Your 2026 Plan Looks Great. Can Your Team Actually Execute It?

A new year brings fresh energy, ambitious goals, and—if we’re honest—a lot of pressure to make big things happen fast. For zoos, aquariums, attractions, and experience-based nonprofits, that pressure often comes with added layers: fluctuating attendance and revenue, staffing challenges, accreditation standards, and stakeholders asking for measurable impact.

 

Before you charge into 2026, it’s worth pausing to ask one simple (and important) question: Are you and your team truly set up to execute your plan?

 

Use this 2026 Readiness Checklist to make sure your plan doesn’t just look good on paper—but actually drives meaningful outcomes when December rolls around.

  • Intentional Direction
    Do you have a focused roadmap for 2026 that supports your long-term vision, or are you spending most of your effort reacting to what feels most urgent right now?

  • Clear Communication
    Is the plan clearly communicated across the organization? If you asked leaders, frontline teams, and operations staff what matters most this year, would you hear the same answer?

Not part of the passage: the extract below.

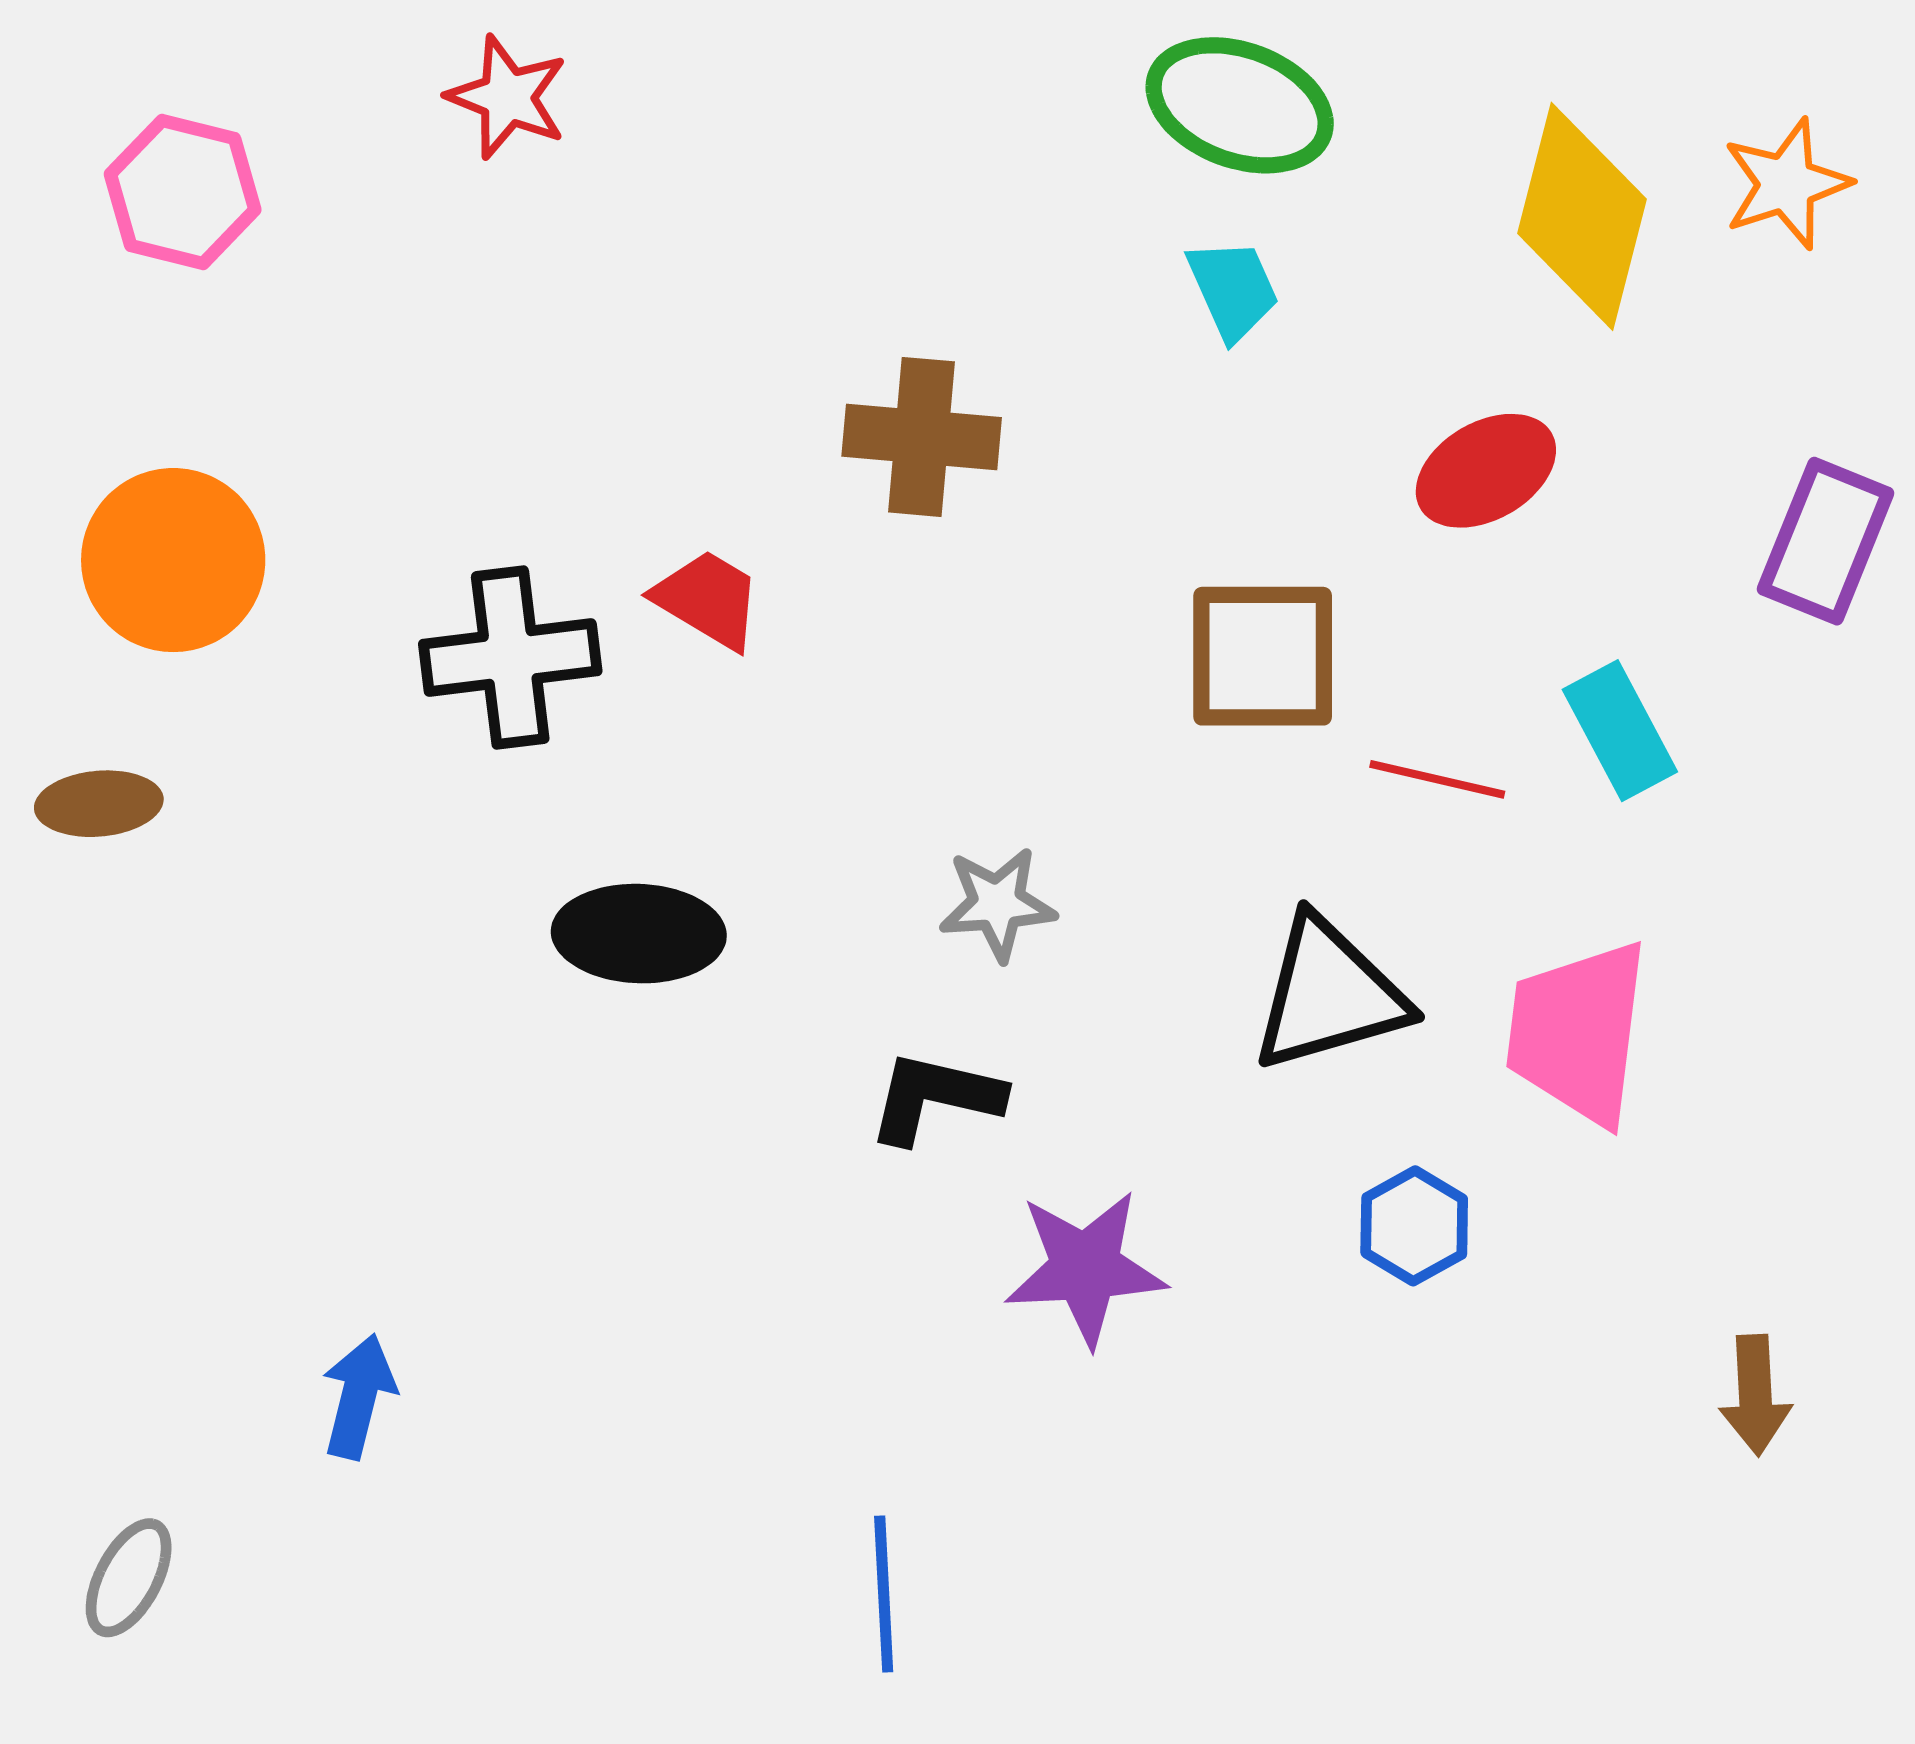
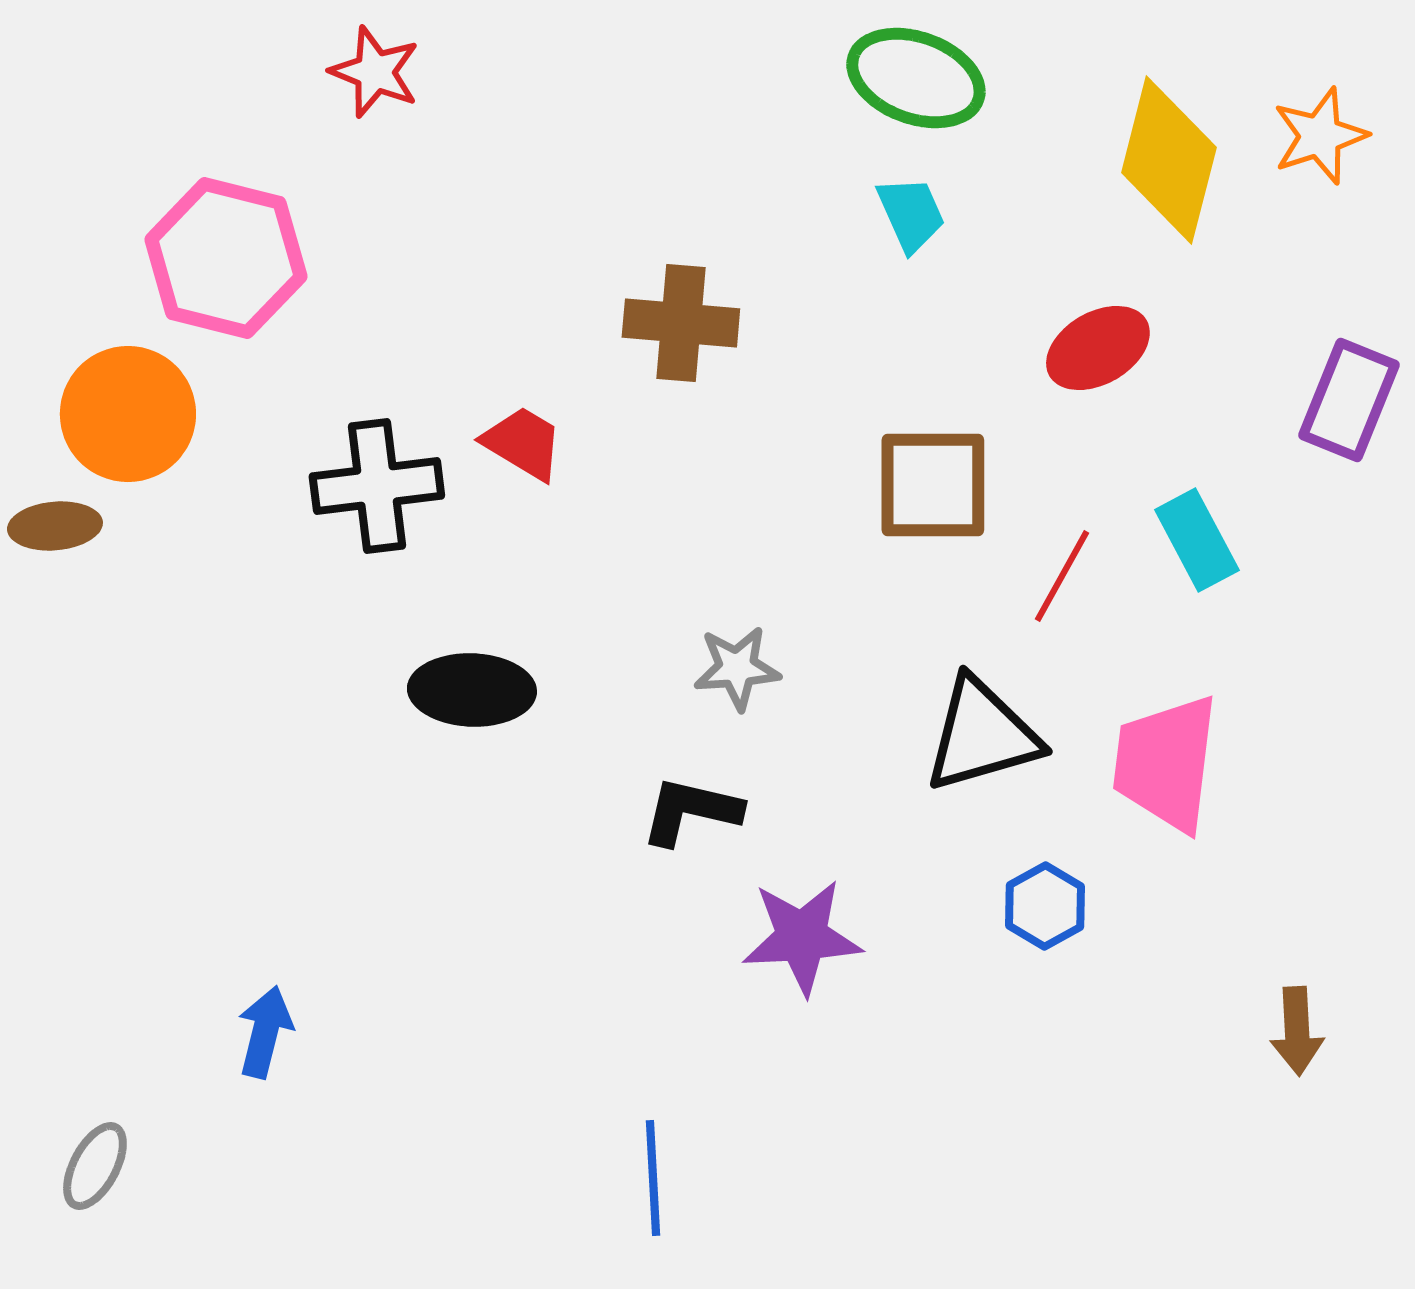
pink hexagon: (183, 192) -> (226, 258), moved, size x1.4
red line: (1437, 779) -> (1062, 576), turned -74
brown ellipse: (99, 804) -> (55, 526), moved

  • Prioritized Initiatives
    Are your strategies prioritized with clear quarterly goals and metrics—or does everything still feel “important,” even when time and capacity say otherwise?

  • Defined Ownership
    Does everyone know what they own—and how their work contributes to the bigger picture? Clear accountability is what turns plans into progress.

  • Measured Progress
    Do you have dashboards or scorecards that track the right metrics—attendance, per caps, ROI, experience quality, mission impact—and make progress visible to teams and leadership?

  • Healthy Rhythms
    Are you meeting regularly to review progress, identify issues early, and problem-solve together—before confusion or operational fires slow execution?

  • Aligned Resources
    Have you honestly assessed whether you have the staff, skills, systems, and budget needed to deliver on this year’s priorities—or are new initiatives expected to “fit in” on top of everything else?

Here’s the truth: success in 2026 won’t come from working harder. It comes from clarity, alignment, and systems that help teams stay focused when inevitable distractions pop up.

 

If this checklist surfaced a few gaps, that’s not a failure—it’s an opportunity. The organizations that succeed aren’t perfect planners; they’re intentional builders. And that’s where real progress begins.